------ EXTRACTED ENTRIES

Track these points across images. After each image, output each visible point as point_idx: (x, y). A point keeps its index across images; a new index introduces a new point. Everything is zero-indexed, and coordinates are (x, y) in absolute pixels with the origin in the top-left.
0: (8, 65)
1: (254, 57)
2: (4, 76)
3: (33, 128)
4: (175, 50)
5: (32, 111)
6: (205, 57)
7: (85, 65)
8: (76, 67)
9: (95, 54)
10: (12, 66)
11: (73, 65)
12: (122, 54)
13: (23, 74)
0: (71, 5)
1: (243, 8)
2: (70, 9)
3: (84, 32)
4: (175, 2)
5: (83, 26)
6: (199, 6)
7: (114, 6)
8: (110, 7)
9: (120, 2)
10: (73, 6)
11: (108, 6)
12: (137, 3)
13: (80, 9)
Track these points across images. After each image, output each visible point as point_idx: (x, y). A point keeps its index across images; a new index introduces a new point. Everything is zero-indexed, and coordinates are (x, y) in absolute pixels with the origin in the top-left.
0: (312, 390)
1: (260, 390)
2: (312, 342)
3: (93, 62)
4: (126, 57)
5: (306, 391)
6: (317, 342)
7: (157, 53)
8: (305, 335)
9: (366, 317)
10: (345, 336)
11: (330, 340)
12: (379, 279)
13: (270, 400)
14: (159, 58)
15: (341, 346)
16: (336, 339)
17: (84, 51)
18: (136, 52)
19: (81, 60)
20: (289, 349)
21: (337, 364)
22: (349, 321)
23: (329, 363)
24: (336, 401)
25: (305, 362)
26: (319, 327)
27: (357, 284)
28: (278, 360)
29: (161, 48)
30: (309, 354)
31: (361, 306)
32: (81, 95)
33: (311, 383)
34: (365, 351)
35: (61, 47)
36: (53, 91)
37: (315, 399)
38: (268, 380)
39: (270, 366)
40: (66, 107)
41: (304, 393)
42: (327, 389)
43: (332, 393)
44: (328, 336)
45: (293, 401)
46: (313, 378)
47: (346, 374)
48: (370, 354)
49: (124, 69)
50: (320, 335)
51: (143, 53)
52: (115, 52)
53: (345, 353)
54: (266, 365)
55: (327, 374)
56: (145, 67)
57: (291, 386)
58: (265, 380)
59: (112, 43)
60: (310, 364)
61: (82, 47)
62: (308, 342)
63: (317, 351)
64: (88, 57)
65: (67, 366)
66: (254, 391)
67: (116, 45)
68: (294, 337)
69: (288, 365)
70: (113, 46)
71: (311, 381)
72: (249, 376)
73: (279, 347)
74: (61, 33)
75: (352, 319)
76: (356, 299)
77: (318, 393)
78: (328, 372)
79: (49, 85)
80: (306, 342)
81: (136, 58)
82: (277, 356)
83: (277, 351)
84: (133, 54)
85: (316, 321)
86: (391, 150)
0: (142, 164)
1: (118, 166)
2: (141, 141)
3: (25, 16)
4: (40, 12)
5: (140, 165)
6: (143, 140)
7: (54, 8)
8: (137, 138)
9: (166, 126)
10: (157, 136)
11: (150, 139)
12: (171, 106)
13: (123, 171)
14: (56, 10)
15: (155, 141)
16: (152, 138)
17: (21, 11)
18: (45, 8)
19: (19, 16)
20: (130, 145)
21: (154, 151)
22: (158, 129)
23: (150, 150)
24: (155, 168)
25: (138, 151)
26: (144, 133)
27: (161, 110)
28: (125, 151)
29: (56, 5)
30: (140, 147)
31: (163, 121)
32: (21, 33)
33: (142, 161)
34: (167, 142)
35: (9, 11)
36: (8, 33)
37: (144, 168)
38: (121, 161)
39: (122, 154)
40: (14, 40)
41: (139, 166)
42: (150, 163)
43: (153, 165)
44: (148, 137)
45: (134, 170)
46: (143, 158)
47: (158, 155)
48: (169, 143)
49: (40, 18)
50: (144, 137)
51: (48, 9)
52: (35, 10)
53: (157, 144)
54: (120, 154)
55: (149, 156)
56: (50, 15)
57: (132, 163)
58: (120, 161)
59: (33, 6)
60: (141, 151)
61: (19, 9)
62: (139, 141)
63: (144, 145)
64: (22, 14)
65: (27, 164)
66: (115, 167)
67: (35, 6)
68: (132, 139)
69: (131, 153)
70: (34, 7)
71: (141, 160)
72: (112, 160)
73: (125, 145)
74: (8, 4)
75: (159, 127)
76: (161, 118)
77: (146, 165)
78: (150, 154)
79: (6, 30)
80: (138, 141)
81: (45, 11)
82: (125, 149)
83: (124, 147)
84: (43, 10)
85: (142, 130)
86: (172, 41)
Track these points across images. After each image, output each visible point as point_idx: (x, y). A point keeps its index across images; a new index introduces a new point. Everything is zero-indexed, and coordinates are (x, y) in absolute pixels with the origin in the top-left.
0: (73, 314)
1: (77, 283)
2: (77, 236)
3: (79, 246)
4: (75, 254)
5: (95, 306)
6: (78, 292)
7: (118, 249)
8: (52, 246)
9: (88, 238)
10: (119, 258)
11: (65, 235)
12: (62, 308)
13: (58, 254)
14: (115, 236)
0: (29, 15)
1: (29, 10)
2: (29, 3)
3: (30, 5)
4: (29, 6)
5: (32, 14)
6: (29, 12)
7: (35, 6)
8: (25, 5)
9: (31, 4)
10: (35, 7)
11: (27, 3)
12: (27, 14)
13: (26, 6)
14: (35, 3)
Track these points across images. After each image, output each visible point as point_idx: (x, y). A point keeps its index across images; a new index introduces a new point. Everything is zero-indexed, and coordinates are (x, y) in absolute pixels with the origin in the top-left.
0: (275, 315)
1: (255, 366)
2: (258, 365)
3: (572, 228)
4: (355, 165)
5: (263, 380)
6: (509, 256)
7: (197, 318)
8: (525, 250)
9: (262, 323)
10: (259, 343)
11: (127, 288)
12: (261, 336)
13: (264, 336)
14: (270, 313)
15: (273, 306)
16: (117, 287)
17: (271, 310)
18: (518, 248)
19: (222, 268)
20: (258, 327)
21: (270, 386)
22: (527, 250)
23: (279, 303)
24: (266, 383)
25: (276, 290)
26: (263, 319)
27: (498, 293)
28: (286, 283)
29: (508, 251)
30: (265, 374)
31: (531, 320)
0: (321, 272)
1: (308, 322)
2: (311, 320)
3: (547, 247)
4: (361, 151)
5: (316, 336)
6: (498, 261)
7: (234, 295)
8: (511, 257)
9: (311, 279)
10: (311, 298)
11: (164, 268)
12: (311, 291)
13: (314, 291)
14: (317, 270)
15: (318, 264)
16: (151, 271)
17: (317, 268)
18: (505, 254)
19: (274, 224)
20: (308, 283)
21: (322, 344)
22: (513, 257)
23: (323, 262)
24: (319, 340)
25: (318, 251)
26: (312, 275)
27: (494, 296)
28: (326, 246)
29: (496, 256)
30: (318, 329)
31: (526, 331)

------------

• **TASK INSTRUCTIONS**:
Rewrite all of the rows above as a numbered list, leaving out any blank lines.

• **ANSWER BOX**:
1. Track these points across images. After each image, output each visible point as point_idx: (x, y). A point keeps its index across images; a new index introduces a new point. Everything is zero-indexed, and coordinates are (x, y) in absolute pixels with the origin in the top-left.
2. 0: (8, 65)
3. 1: (254, 57)
4. 2: (4, 76)
5. 3: (33, 128)
6. 4: (175, 50)
7. 5: (32, 111)
8. 6: (205, 57)
9. 7: (85, 65)
10. 8: (76, 67)
11. 9: (95, 54)
12. 10: (12, 66)
13. 11: (73, 65)
14. 12: (122, 54)
15. 13: (23, 74)
16. 0: (71, 5)
17. 1: (243, 8)
18. 2: (70, 9)
19. 3: (84, 32)
20. 4: (175, 2)
21. 5: (83, 26)
22. 6: (199, 6)
23. 7: (114, 6)
24. 8: (110, 7)
25. 9: (120, 2)
26. 10: (73, 6)
27. 11: (108, 6)
28. 12: (137, 3)
29. 13: (80, 9)
30. Track these points across images. After each image, output each visible point as point_idx: (x, y). A point keeps its index across images; a new index introduces a new point. Everything is zero-indexed, and coordinates are (x, y) in absolute pixels with the origin in the top-left.
31. 0: (312, 390)
32. 1: (260, 390)
33. 2: (312, 342)
34. 3: (93, 62)
35. 4: (126, 57)
36. 5: (306, 391)
37. 6: (317, 342)
38. 7: (157, 53)
39. 8: (305, 335)
40. 9: (366, 317)
41. 10: (345, 336)
42. 11: (330, 340)
43. 12: (379, 279)
44. 13: (270, 400)
45. 14: (159, 58)
46. 15: (341, 346)
47. 16: (336, 339)
48. 17: (84, 51)
49. 18: (136, 52)
50. 19: (81, 60)
51. 20: (289, 349)
52. 21: (337, 364)
53. 22: (349, 321)
54. 23: (329, 363)
55. 24: (336, 401)
56. 25: (305, 362)
57. 26: (319, 327)
58. 27: (357, 284)
59. 28: (278, 360)
60. 29: (161, 48)
61. 30: (309, 354)
62. 31: (361, 306)
63. 32: (81, 95)
64. 33: (311, 383)
65. 34: (365, 351)
66. 35: (61, 47)
67. 36: (53, 91)
68. 37: (315, 399)
69. 38: (268, 380)
70. 39: (270, 366)
71. 40: (66, 107)
72. 41: (304, 393)
73. 42: (327, 389)
74. 43: (332, 393)
75. 44: (328, 336)
76. 45: (293, 401)
77. 46: (313, 378)
78. 47: (346, 374)
79. 48: (370, 354)
80. 49: (124, 69)
81. 50: (320, 335)
82. 51: (143, 53)
83. 52: (115, 52)
84. 53: (345, 353)
85. 54: (266, 365)
86. 55: (327, 374)
87. 56: (145, 67)
88. 57: (291, 386)
89. 58: (265, 380)
90. 59: (112, 43)
91. 60: (310, 364)
92. 61: (82, 47)
93. 62: (308, 342)
94. 63: (317, 351)
95. 64: (88, 57)
96. 65: (67, 366)
97. 66: (254, 391)
98. 67: (116, 45)
99. 68: (294, 337)
100. 69: (288, 365)
101. 70: (113, 46)
102. 71: (311, 381)
103. 72: (249, 376)
104. 73: (279, 347)
105. 74: (61, 33)
106. 75: (352, 319)
107. 76: (356, 299)
108. 77: (318, 393)
109. 78: (328, 372)
110. 79: (49, 85)
111. 80: (306, 342)
112. 81: (136, 58)
113. 82: (277, 356)
114. 83: (277, 351)
115. 84: (133, 54)
116. 85: (316, 321)
117. 86: (391, 150)
118. 0: (142, 164)
119. 1: (118, 166)
120. 2: (141, 141)
121. 3: (25, 16)
122. 4: (40, 12)
123. 5: (140, 165)
124. 6: (143, 140)
125. 7: (54, 8)
126. 8: (137, 138)
127. 9: (166, 126)
128. 10: (157, 136)
129. 11: (150, 139)
130. 12: (171, 106)
131. 13: (123, 171)
132. 14: (56, 10)
133. 15: (155, 141)
134. 16: (152, 138)
135. 17: (21, 11)
136. 18: (45, 8)
137. 19: (19, 16)
138. 20: (130, 145)
139. 21: (154, 151)
140. 22: (158, 129)
141. 23: (150, 150)
142. 24: (155, 168)
143. 25: (138, 151)
144. 26: (144, 133)
145. 27: (161, 110)
146. 28: (125, 151)
147. 29: (56, 5)
148. 30: (140, 147)
149. 31: (163, 121)
150. 32: (21, 33)
151. 33: (142, 161)
152. 34: (167, 142)
153. 35: (9, 11)
154. 36: (8, 33)
155. 37: (144, 168)
156. 38: (121, 161)
157. 39: (122, 154)
158. 40: (14, 40)
159. 41: (139, 166)
160. 42: (150, 163)
161. 43: (153, 165)
162. 44: (148, 137)
163. 45: (134, 170)
164. 46: (143, 158)
165. 47: (158, 155)
166. 48: (169, 143)
167. 49: (40, 18)
168. 50: (144, 137)
169. 51: (48, 9)
170. 52: (35, 10)
171. 53: (157, 144)
172. 54: (120, 154)
173. 55: (149, 156)
174. 56: (50, 15)
175. 57: (132, 163)
176. 58: (120, 161)
177. 59: (33, 6)
178. 60: (141, 151)
179. 61: (19, 9)
180. 62: (139, 141)
181. 63: (144, 145)
182. 64: (22, 14)
183. 65: (27, 164)
184. 66: (115, 167)
185. 67: (35, 6)
186. 68: (132, 139)
187. 69: (131, 153)
188. 70: (34, 7)
189. 71: (141, 160)
190. 72: (112, 160)
191. 73: (125, 145)
192. 74: (8, 4)
193. 75: (159, 127)
194. 76: (161, 118)
195. 77: (146, 165)
196. 78: (150, 154)
197. 79: (6, 30)
198. 80: (138, 141)
199. 81: (45, 11)
200. 82: (125, 149)
201. 83: (124, 147)
202. 84: (43, 10)
203. 85: (142, 130)
204. 86: (172, 41)
205. Track these points across images. After each image, output each visible point as point_idx: (x, y). A point keeps its index across images; a new index introduces a new point. Everything is zero-indexed, and coordinates are (x, y) in absolute pixels with the origin in the top-left.
206. 0: (73, 314)
207. 1: (77, 283)
208. 2: (77, 236)
209. 3: (79, 246)
210. 4: (75, 254)
211. 5: (95, 306)
212. 6: (78, 292)
213. 7: (118, 249)
214. 8: (52, 246)
215. 9: (88, 238)
216. 10: (119, 258)
217. 11: (65, 235)
218. 12: (62, 308)
219. 13: (58, 254)
220. 14: (115, 236)
221. 0: (29, 15)
222. 1: (29, 10)
223. 2: (29, 3)
224. 3: (30, 5)
225. 4: (29, 6)
226. 5: (32, 14)
227. 6: (29, 12)
228. 7: (35, 6)
229. 8: (25, 5)
230. 9: (31, 4)
231. 10: (35, 7)
232. 11: (27, 3)
233. 12: (27, 14)
234. 13: (26, 6)
235. 14: (35, 3)
236. Track these points across images. After each image, output each visible point as point_idx: (x, y). A point keeps its index across images; a new index introduces a new point. Everything is zero-indexed, and coordinates are (x, y) in absolute pixels with the origin in the top-left.
237. 0: (275, 315)
238. 1: (255, 366)
239. 2: (258, 365)
240. 3: (572, 228)
241. 4: (355, 165)
242. 5: (263, 380)
243. 6: (509, 256)
244. 7: (197, 318)
245. 8: (525, 250)
246. 9: (262, 323)
247. 10: (259, 343)
248. 11: (127, 288)
249. 12: (261, 336)
250. 13: (264, 336)
251. 14: (270, 313)
252. 15: (273, 306)
253. 16: (117, 287)
254. 17: (271, 310)
255. 18: (518, 248)
256. 19: (222, 268)
257. 20: (258, 327)
258. 21: (270, 386)
259. 22: (527, 250)
260. 23: (279, 303)
261. 24: (266, 383)
262. 25: (276, 290)
263. 26: (263, 319)
264. 27: (498, 293)
265. 28: (286, 283)
266. 29: (508, 251)
267. 30: (265, 374)
268. 31: (531, 320)
269. 0: (321, 272)
270. 1: (308, 322)
271. 2: (311, 320)
272. 3: (547, 247)
273. 4: (361, 151)
274. 5: (316, 336)
275. 6: (498, 261)
276. 7: (234, 295)
277. 8: (511, 257)
278. 9: (311, 279)
279. 10: (311, 298)
280. 11: (164, 268)
281. 12: (311, 291)
282. 13: (314, 291)
283. 14: (317, 270)
284. 15: (318, 264)
285. 16: (151, 271)
286. 17: (317, 268)
287. 18: (505, 254)
288. 19: (274, 224)
289. 20: (308, 283)
290. 21: (322, 344)
291. 22: (513, 257)
292. 23: (323, 262)
293. 24: (319, 340)
294. 25: (318, 251)
295. 26: (312, 275)
296. 27: (494, 296)
297. 28: (326, 246)
298. 29: (496, 256)
299. 30: (318, 329)
300. 31: (526, 331)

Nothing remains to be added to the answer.